Павел искоса наблюдал за ней. Сознает ли Эрика, думал он, то, что ему сейчас абсолютно ясно: прошло, потому что она вырвалась из круга своего одиночества, потому что ей удалось выговориться.
Но он промолчал. Знал уже: Эрика — как пугливый зверек: его хотят погладить, а он шарахается в сторону в ожидании удара.
Они немного посидели молча. Заметив на кушетке альбом для эскизов, он протянул руку, взглядом попросив разрешения.
Она кивнула и без слова дала ему альбом. Он внимательно, страницу за страницей, проглядел его. Рисунки были неровные, один лучше, другой хуже, но линия — тонкая, нервная — хорошая, это точно.
— Предпочитаешь рисунок?
— Как когда. Иногда краски.
Утка с утятами. Рука, касающаяся чьей-то головы. Рука с розой, а над нею — губы. Пустое окно. Котята в корзинке.
«Исповедь», — подумал он.
Павел огляделся. На полу лежала пижама Эрики, как сброшенная змеиная кожа. На стуле громоздились старые газеты.

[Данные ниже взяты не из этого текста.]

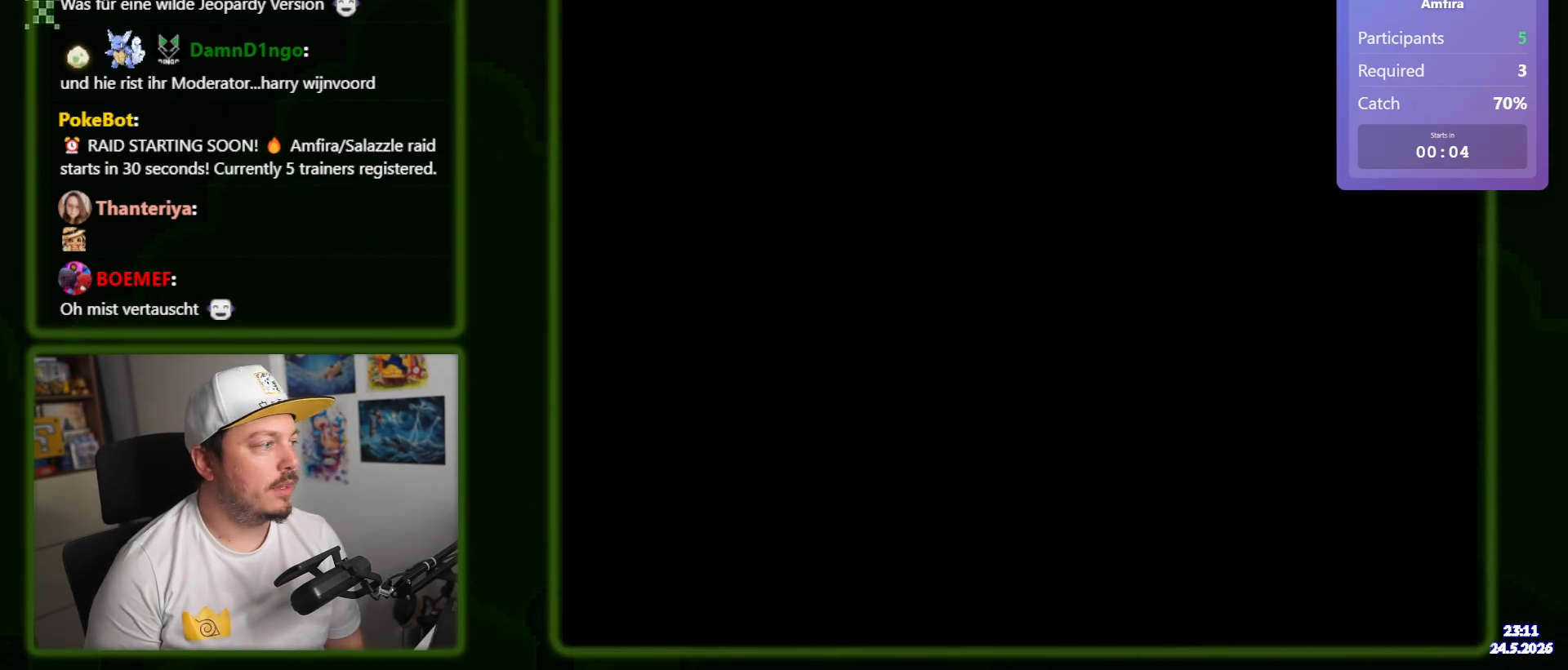
{"buttons": ["Y", "DPAD_RIGHT"], "events": []}
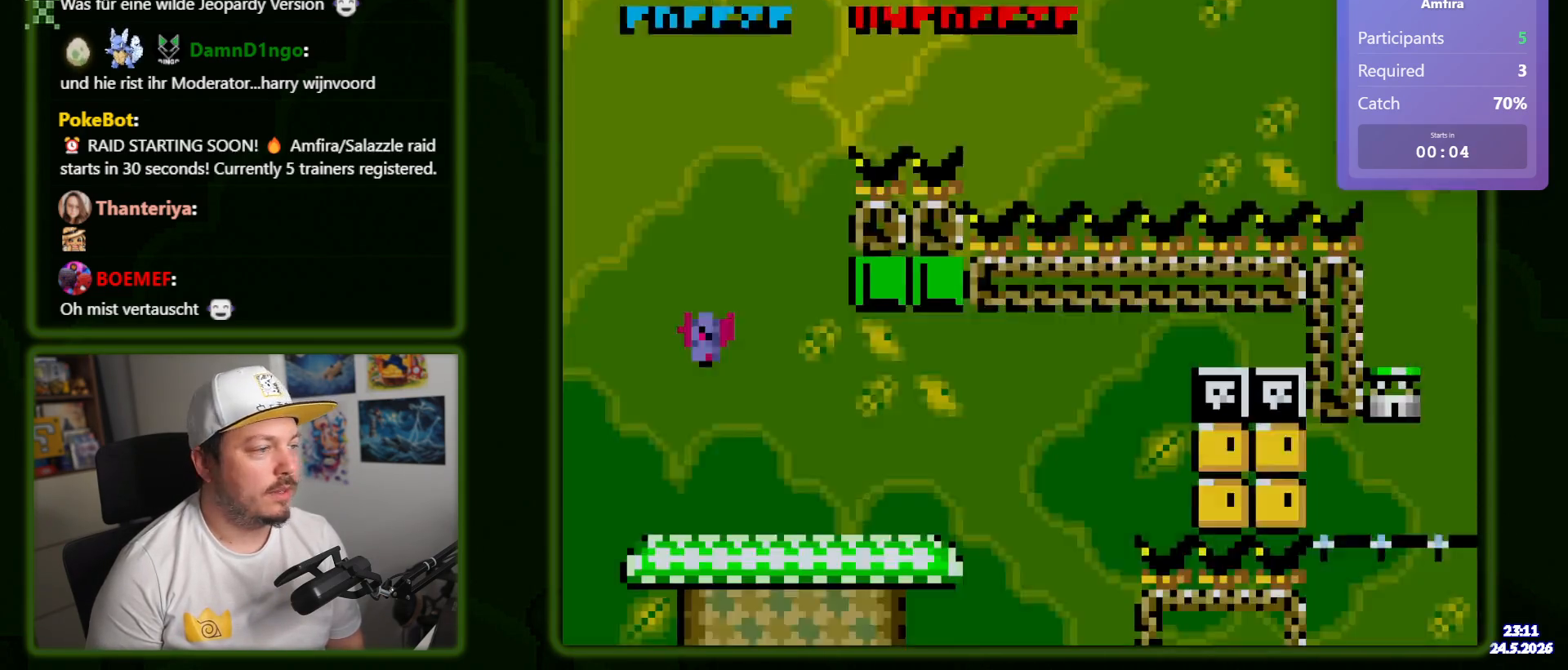
{"buttons": ["Y", "DPAD_RIGHT"], "events": []}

Пепельницы — их с неделю не вытряхивали — скалились окурками. На столике — щетка, вся в вычесанных волосах. Криво висящая картинка косила со стены. Тот, кто может жить так… Никаких исследований не требовалось. Чтобы поставить диагноз, достаточно было рисунков и вида этой комнаты.

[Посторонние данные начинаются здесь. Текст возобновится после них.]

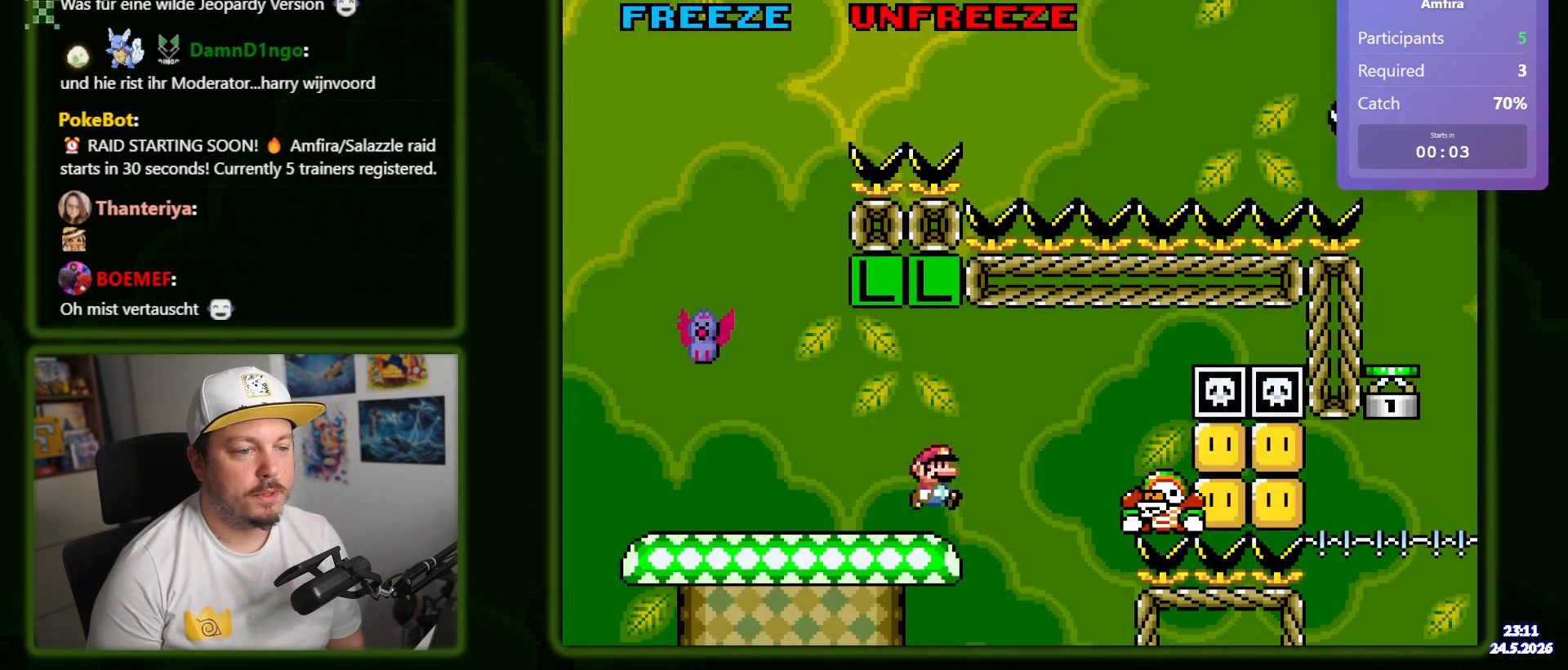
{"buttons": ["Y", "DPAD_LEFT"], "events": [[333, "DPAD_RIGHT", "up"], [400, "DPAD_LEFT", "down"]]}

Эрика, не глядя на него, пускала тонкие колечки дыма.
— Павел, — вдруг сказала она. — Ты вот вчера сказал… Что человек в какой-то мере кузнец своей судьбы. Ты в это веришь?
— Верю.
— Но это же чепуха. Ведь в таком случае все были бы счастливы. Каждый по собственному разумению устраивал бы себе жизнь, разве нет?
— До каких-то границ.
— Ну подумай сам: как могла я предотвратить их развод, сделать так, чтоб она не стала такой… ну такой, как есть; чтобы баба Толя не умерла…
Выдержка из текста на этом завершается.